La simulation précise des interactions entre corps déformables est un enjeu crucial dans de nombreuses disciplines scientifiques et techniques. De la conception de nouveaux matériaux à la programmation de robots capables de manipuler des objets complexes, la capacité à modéliser ces interactions est essentielle. Cependant, les méthodes traditionnelles, notamment celles basées sur l’apprentissage par réseaux de neurones graphiques (GNN), se heurtent à des limitations en termes d’évolutivité. La création dynamique d’arêtes globales entre les différents éléments d’un objet déformable exige une puissance de calcul considérable, rendant la simulation de systèmes à grande échelle particulièrement ardue.

Pour pallier ces difficultés, les chercheurs ont mis au point une approche originale s’inspirant des représentations géométriques. Leur méthode de tokenisation spatiale adaptative (AST) permet de représenter efficacement l’état physique d’un objet. L’idée clé consiste à diviser l’espace de simulation en une grille de cellules, puis à mapper les maillages non structurés sur cette grille structurée. Ce processus regroupe naturellement les nœuds de maillage adjacents, simplifiant ainsi la modélisation des interactions. Un module d’attention croisée est ensuite utilisé pour condenser les informations contenues dans ces cellules en une représentation compacte de longueur fixe, formant ainsi des “jetons” représentant l’état physique global. Enfin, des modules d’auto-attention permettent de prédire l’évolution de ces jetons dans l’espace latent, simulant ainsi le comportement de l’objet déformable.

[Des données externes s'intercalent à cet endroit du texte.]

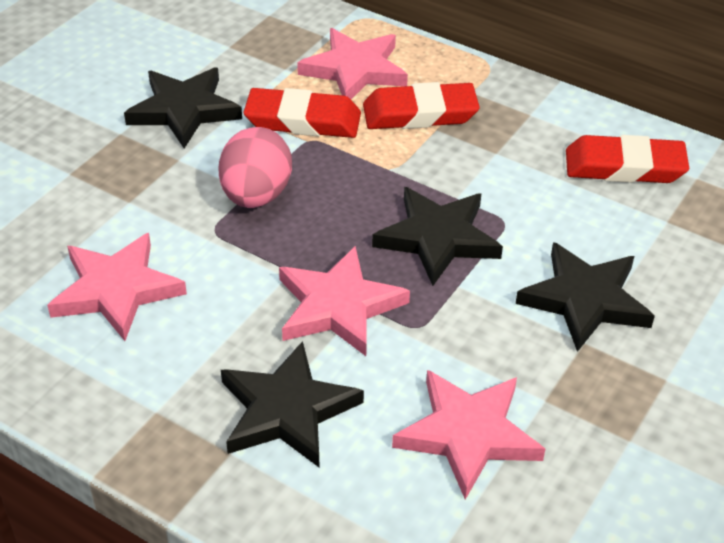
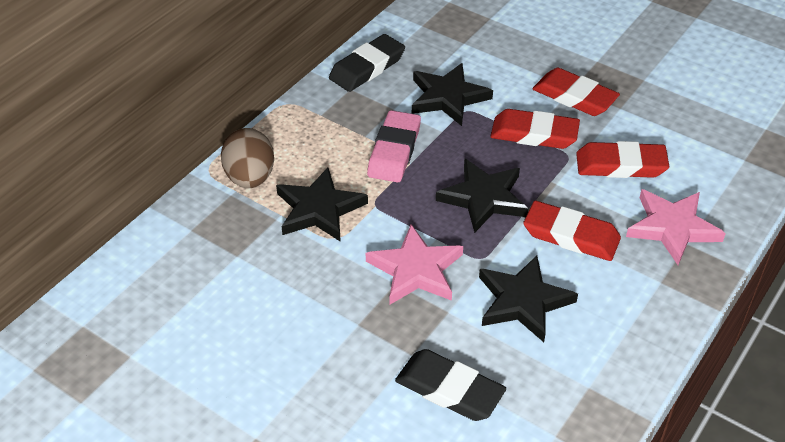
black eraser: none = 0 -> [329,34,405,92] [395,349,506,421] = 2
brown egg: none = 0 -> [221,128,274,188] = 1
pink egg: [218,127,292,208] = 1 -> none = 0
pink eraser: none = 0 -> [367,110,421,182] = 1
pink star: [47,233,187,341] [279,246,410,356] [297,28,408,99] [392,370,545,500] = 4 -> [366,224,463,305] [626,189,726,265] = 2
red eraser: [244,88,361,138] [363,82,480,129] [566,135,689,183] = 3 -> [490,109,580,149] [524,201,621,261] [532,68,620,116] [576,141,669,178] = 4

Cette nouvelle approche combine l’efficacité de la tokenisation avec la puissance des mécanismes d’attention, offrant ainsi une solution performante et évolutive. Les expériences menées par les chercheurs ont démontré que leur méthode surpasse significativement les techniques de pointe existantes, en particulier lors de simulations à grande échelle impliquant des maillages complexes. De plus, pour encourager les recherches futures dans ce domaine, ils ont mis à disposition un nouvel ensemble de données exhaustif, couvrant un large éventail d’interactions entre corps déformables.

Cette avancée pourrait avoir des implications importantes dans divers secteurs, notamment la robotique, où elle pourrait permettre de développer des robots plus performants et plus adaptables, ainsi que dans la science des matériaux, où elle pourrait accélérer la découverte de nouveaux matériaux aux propriétés optimisées.